Shaping innovation around a new Now product visualisation
We have been working on a new visualisation for Now with the aim of taking it a leap forward.
This new approach represents a set of customer interactions (clicks, add2cart, checkout and revenue) with products in real time -- without losing the roots that made the Now visualisation widely adopted by many Empathy customers. What are those roots? Simplicity, meaningfulness and instantaneity.
We want to achieve a brand-new real-time analysis of user behavior interactions.
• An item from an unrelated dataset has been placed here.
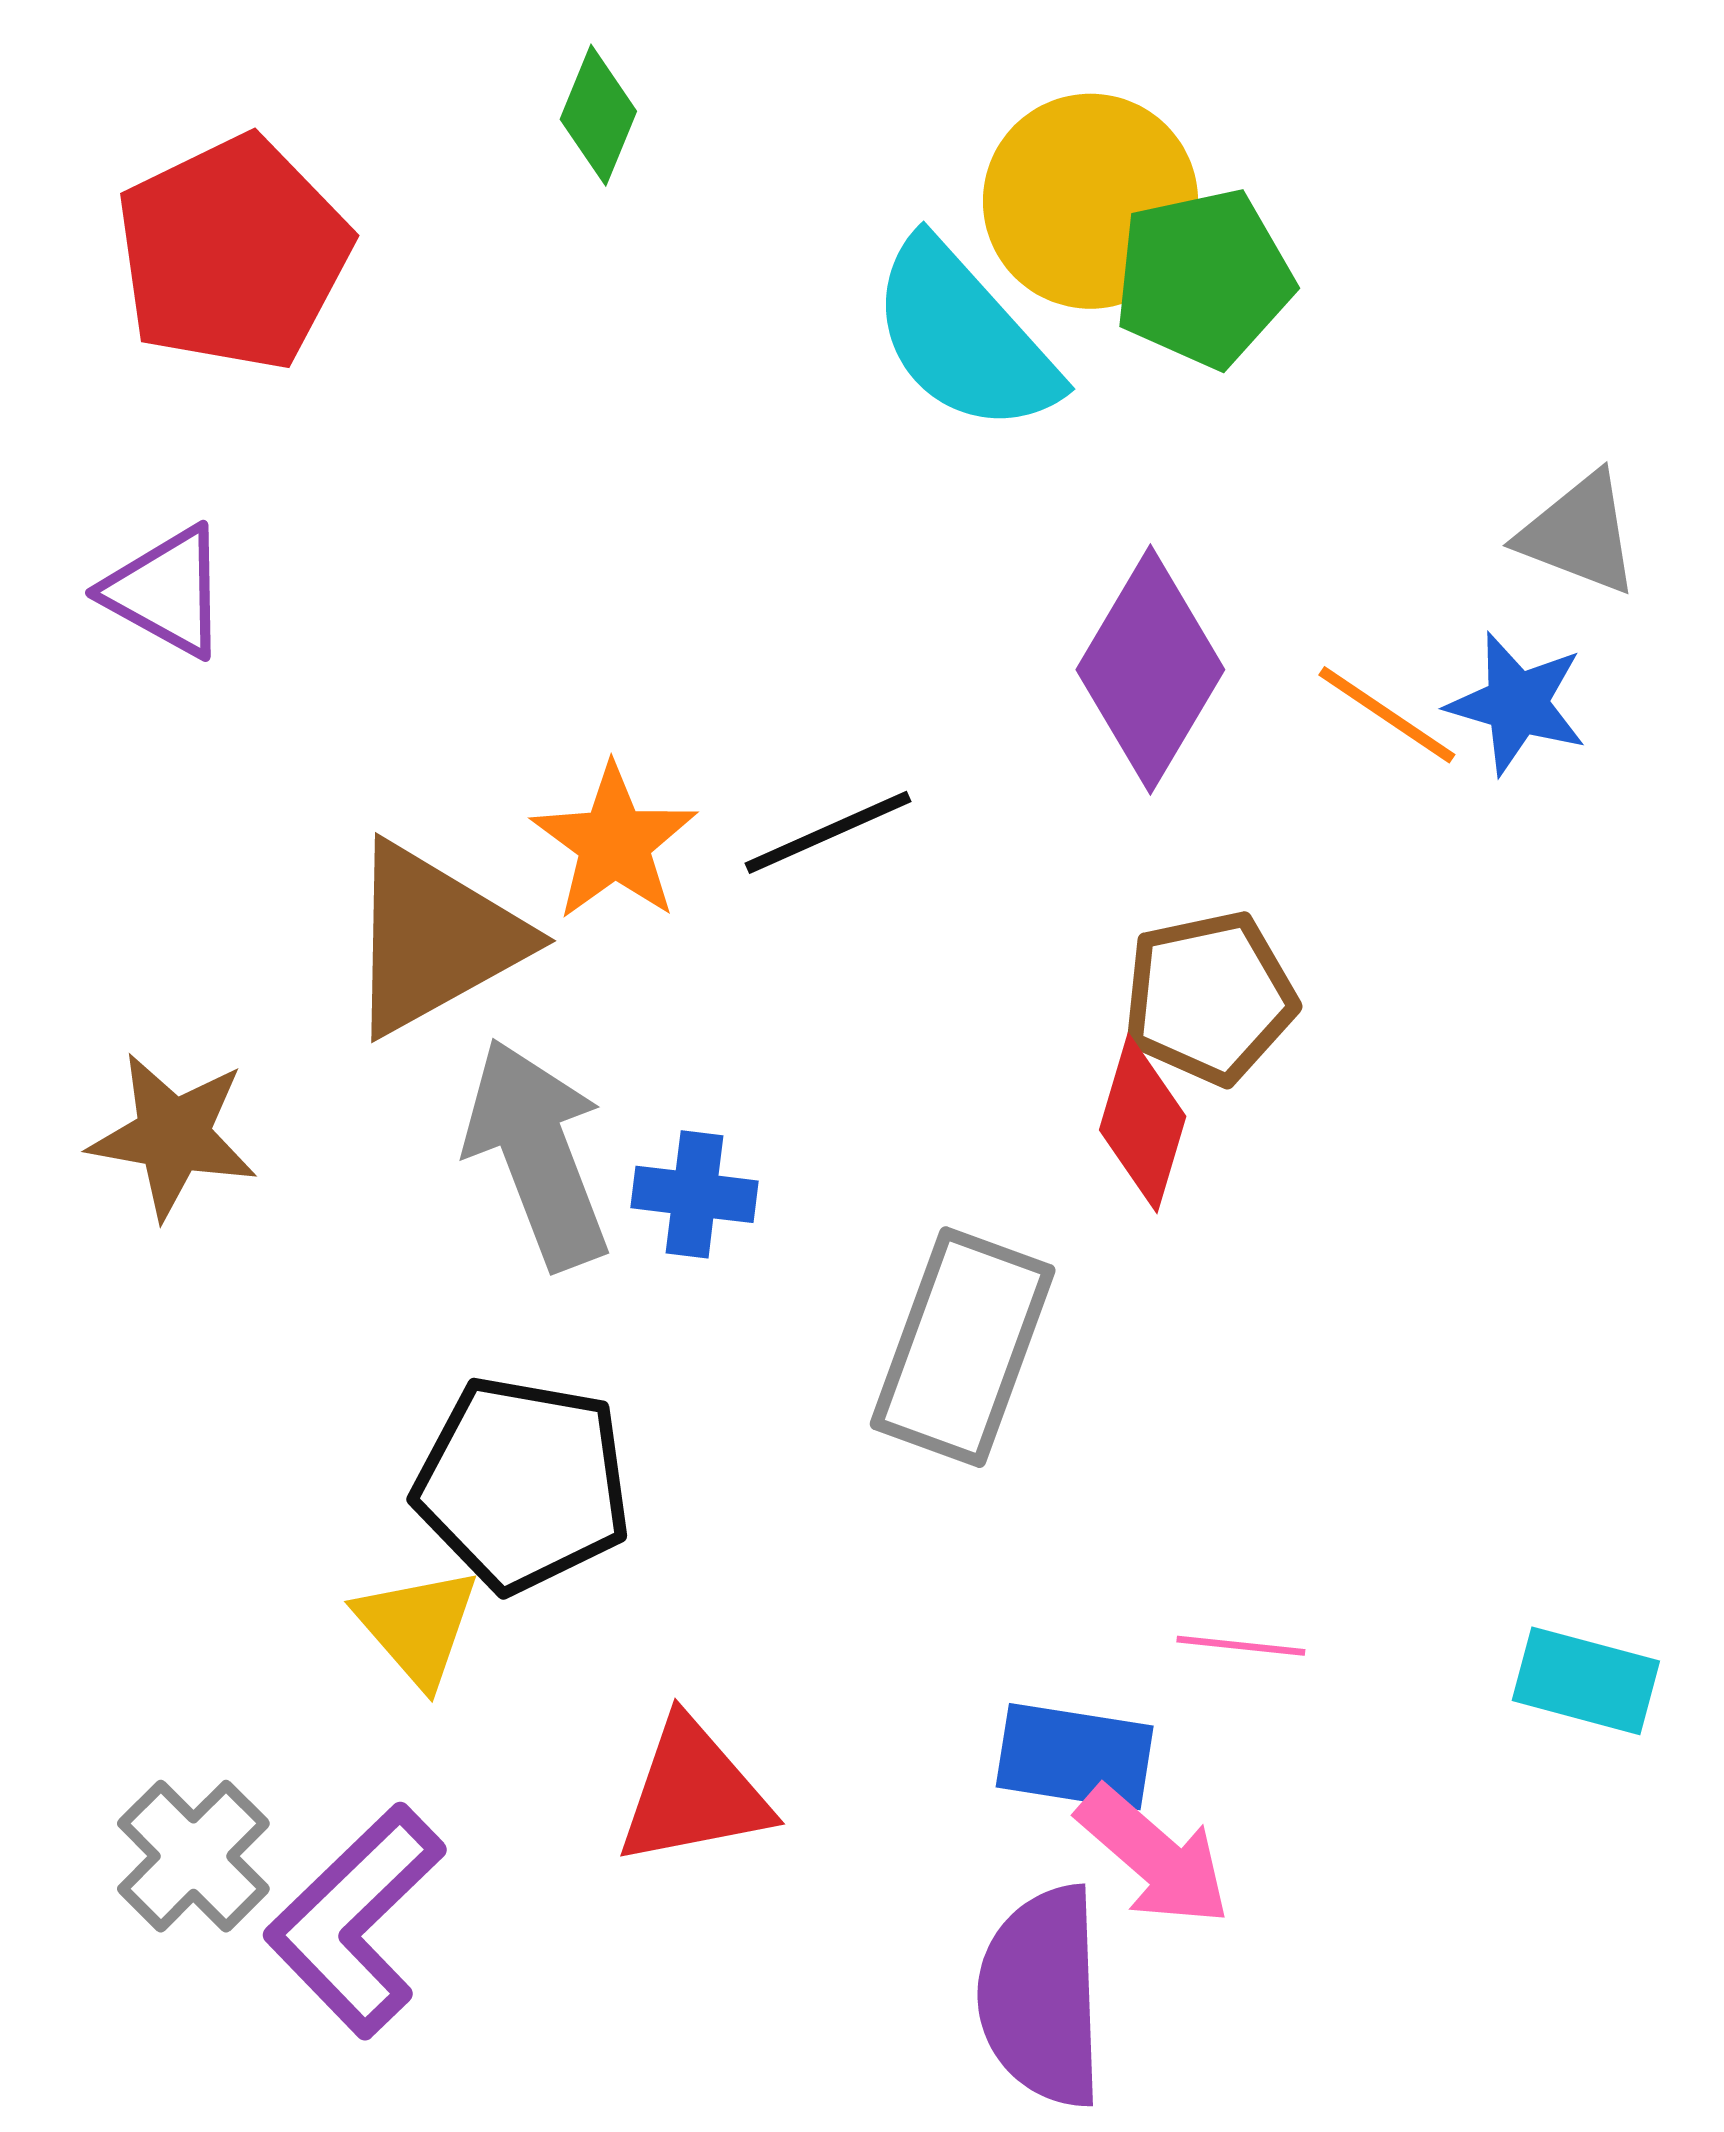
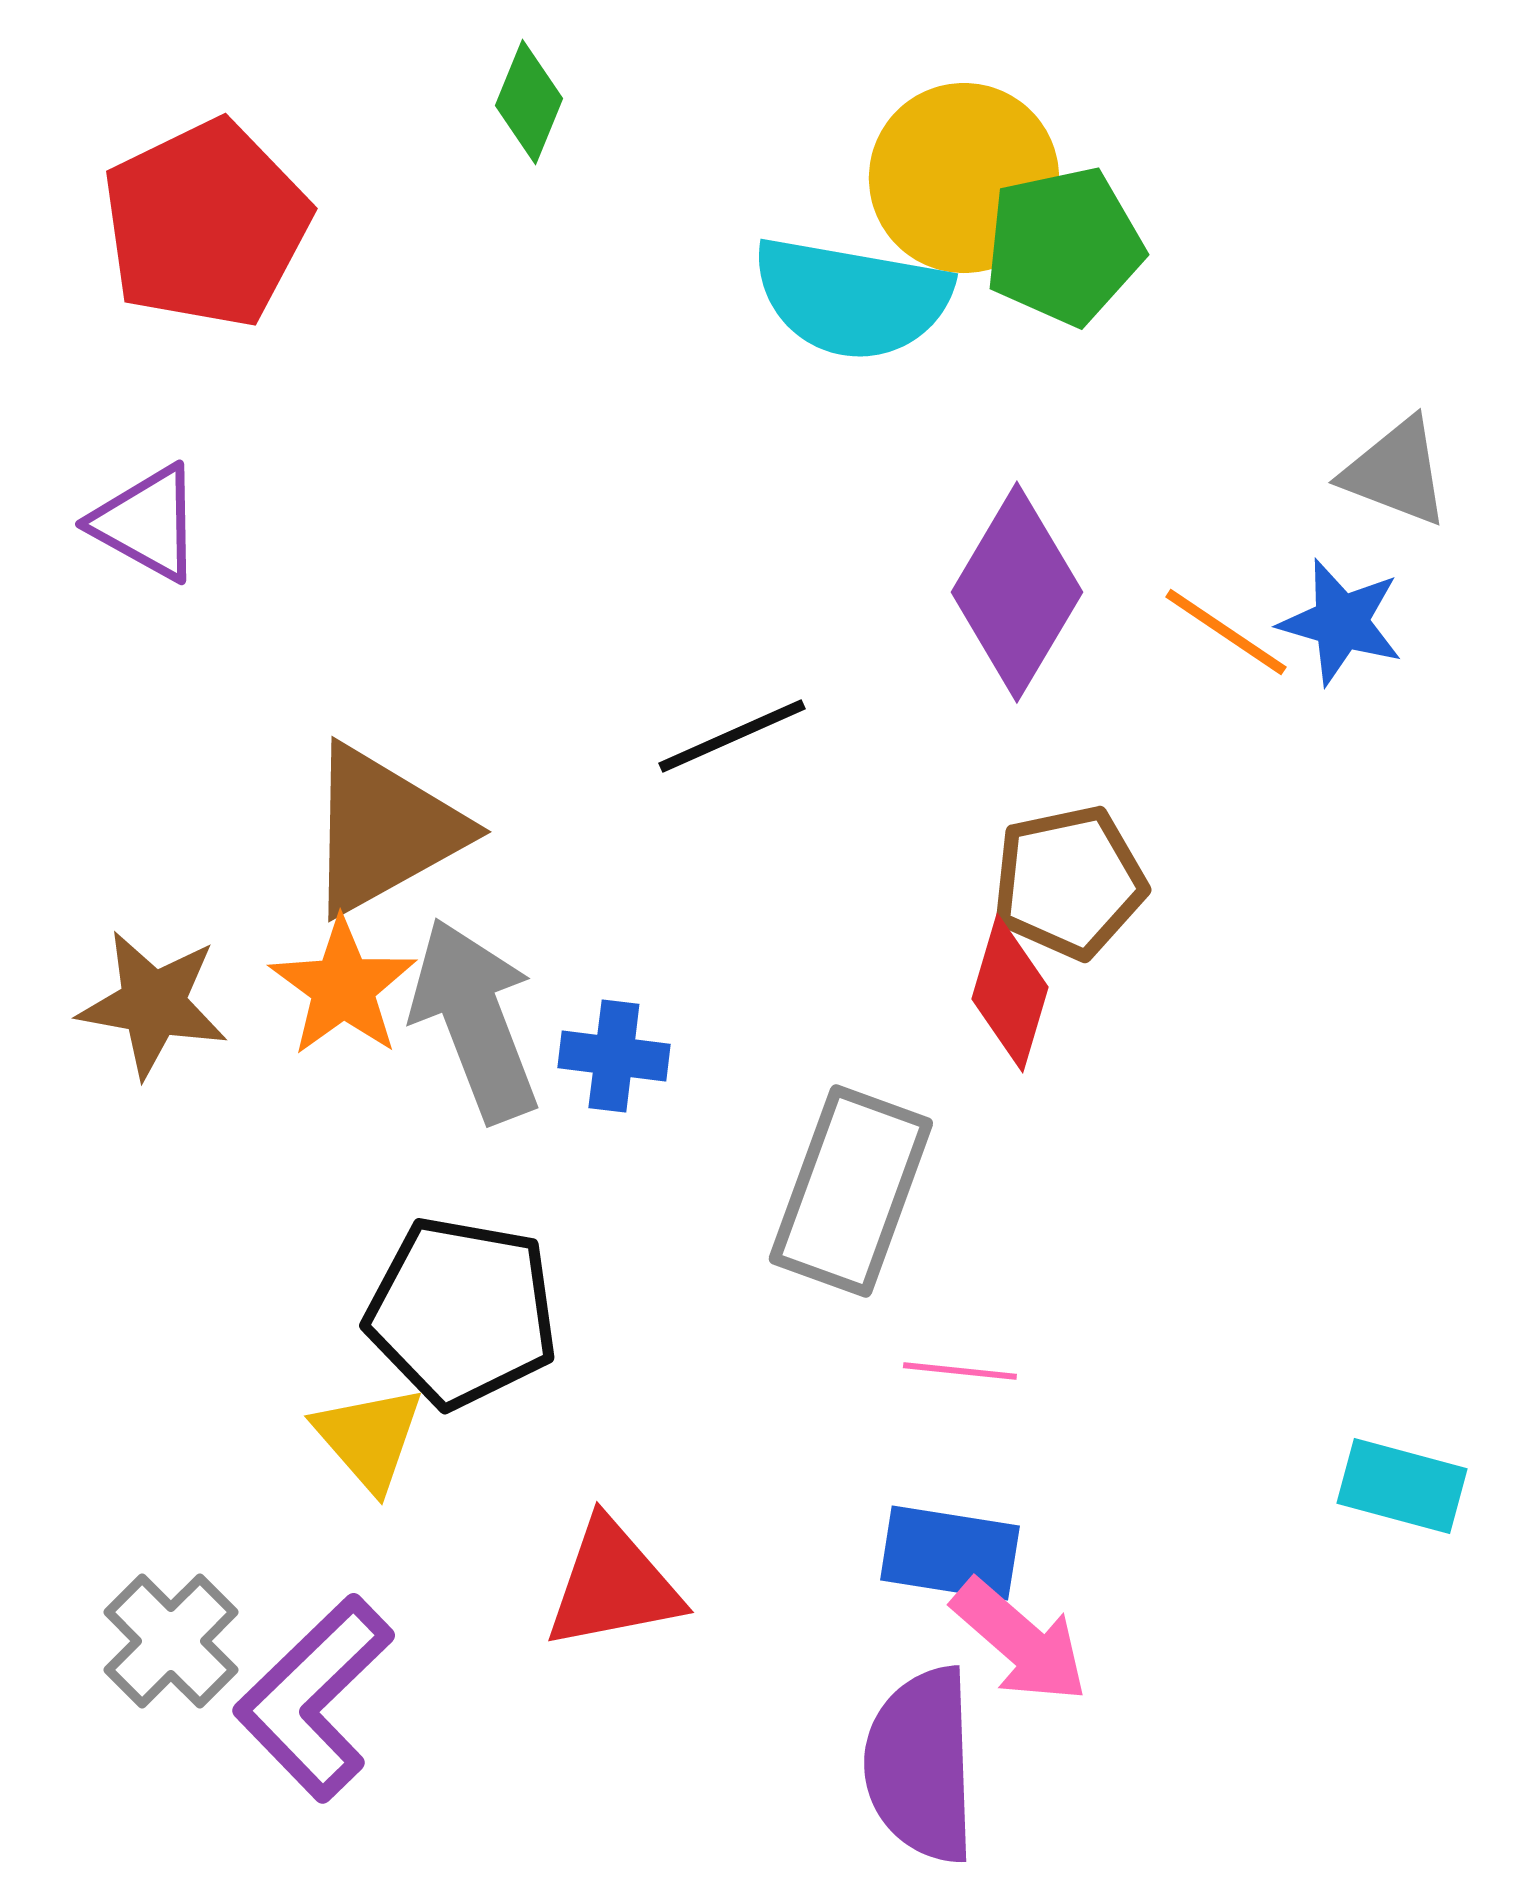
cyan semicircle: (964, 337) -> (852, 298), turned -38
orange star: (614, 843) -> (343, 987), moved
pink line: (1241, 1646) -> (960, 1371), moved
That is to say, we try to capture the user experience when browsing the different products that our customers offer.
In this light, we have iterated over a new bubbly visualisation composed of a real set of product images (fed directly from customer catalog) that are interconnected and user customizable from the available set of interactions previously mentioned.
Combination of multiple events:
The bubbles will offer interaction while hovering over them, enabling retailers to realize in real time how many times the product has been clicked or reached the user cart from the search results, either directly from the results page or through a product details page.
Consequently, this new visualisation prototype not only enhances the single interaction monitoring but also offers the possibility to show a combination of multiple events, as shown in the example below, where Clicks & Add2Cart are configured by the user to be displayed at the same time.
We believe that in order to understand the flow of user interaction, it is necessary to take into account key aspects that establish the perfect search funnel of shoppers’ activity: Aspects such as aesthetics, quality of content (product offerings), accessibility or simplicity of use.
Now visualisation has been a powerful tool for data analysts and retailers not only to individually observe each metric with a real-time product perception, but also to understand the consequences of user behavior in their search for what they need, giving place to new insights such as purchase attempts, new products to recommend or the revenue gained as a result of the set of interactions.
No doubt, we’ll continue iterating around this visualisation, pursuing qualitative improvements that merge, once again, innovation and explicitness.